Ainsi, le journaliste Joseph Macé-Scaron a raconté lundi 16 avril 2007 sur RTL comment Nicolas Sarkozy l’avait menacé lorsqu’il était directeur du Figaro-Magazine: « J’ai vu Sarkozy qui était en situation de puissance et non pas de séduction, et je peux vous dire que la menace, le "on se souviendra de toi", l’index pointé, le "on te cassera", je l’ai entendu, moi, Joseph Macé-Scaron,en tant que journaliste du Figaro-Magazine, je parle en connaissance de cause. »

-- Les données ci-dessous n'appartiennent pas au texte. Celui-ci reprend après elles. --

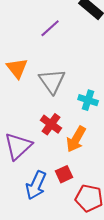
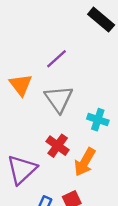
purple line: (50, 28) -> (57, 59), moved

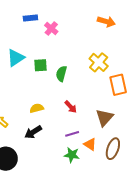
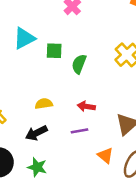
red arrow: (71, 107) -> (86, 106), turned 136
purple line: (72, 134) -> (79, 131), moved
green star: (72, 155) -> (37, 167), moved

Le ministre de l’Égalité des chances, Azouz Begag, qui a récemment démissionné pour soutenir François Bayrou, a lui aussi rapporté les menaces et les pressions qu’il a reçues de la part de Nicolas Sarkozy alors qu’il s’y opposait en conseil des ministres. Il déclarait mercredi 17 avril au quotidien espagnol El País : « Sarkozy avait beaucoup de pouvoir. Trop. Mes divergences avec lui ont surgit au moment des violences dans les banlieues, quand il a prononcé ces paroles, insultantes, choquantes ; quand il a appelé "racailles" les jeunes et dit qu’il nettoierait les rues au Kärcher. Moi, qui viens de l’immigration, je me suis vu obligé de sortir de ma réserve et dire que je ne pouvais pas accepter ce langage. Il m’a menacé et a utilisé tout son pouvoir politique et médiatique pour me faire disparaître. Azouz Begag n’existe pas, était la consigne. Les journaux et toutes les grandes chaînes de télévision me passèrent sous silence. » Dans un livre sorti le 11 avril, Un mouton noir dans la baignoire, Azouz Begag rapporte les propos que lui a alors tenu Nicolas Sarkozy : « Tu es un
connard, un déloyal, un salaud ! Je vais te casser la gueule ! J’en ai rien à foutre de tes explications ! Tu vas faire une dépêche à l’AFP pour t’excuser, sinon je te casse la gueule. »
Par ailleurs, l’utilisation de la police pour réduire au silence des manifestants lors des déplacements de Nicolas Sarkozy devient une pratique courante. Dernier abus de pouvoir en date : des salariés menacés de licenciements empêchés par la police de se rendre à un meeting du candidat. Le Monde du 18 avril rapporte l’interception par
la police pendant plusieurs heures de deux cars de manifestants se dirigeant vers le lieu d’un meeting de Nicolas Sarkozy à Meaux. « Ils étaient plus nombreux que nous, explique un syndicaliste. On a eu le droit pendant deux heures et demi à une garde à vue en pleine campagne, sans aucun motif. »
Ces comportements sont indignes d’un candidat à l’élection présidentielle d’une grande démocratie. De récents propos viennent renforcer l’inquiétude qu’ils suscitent. En pleine campagne électorale, l’ancien ministre de l’Intérieur n’a pas hésité à affirmer son admiration pour le coup d’État de 1992 en Algérie. Jeudi 12 avril, au micro d’Europe 1, il félicitait les putchistes algériens : « l’Algérie avait été très courageuse au début des années 90 en interrompant le processus démocratique », affirmait-il.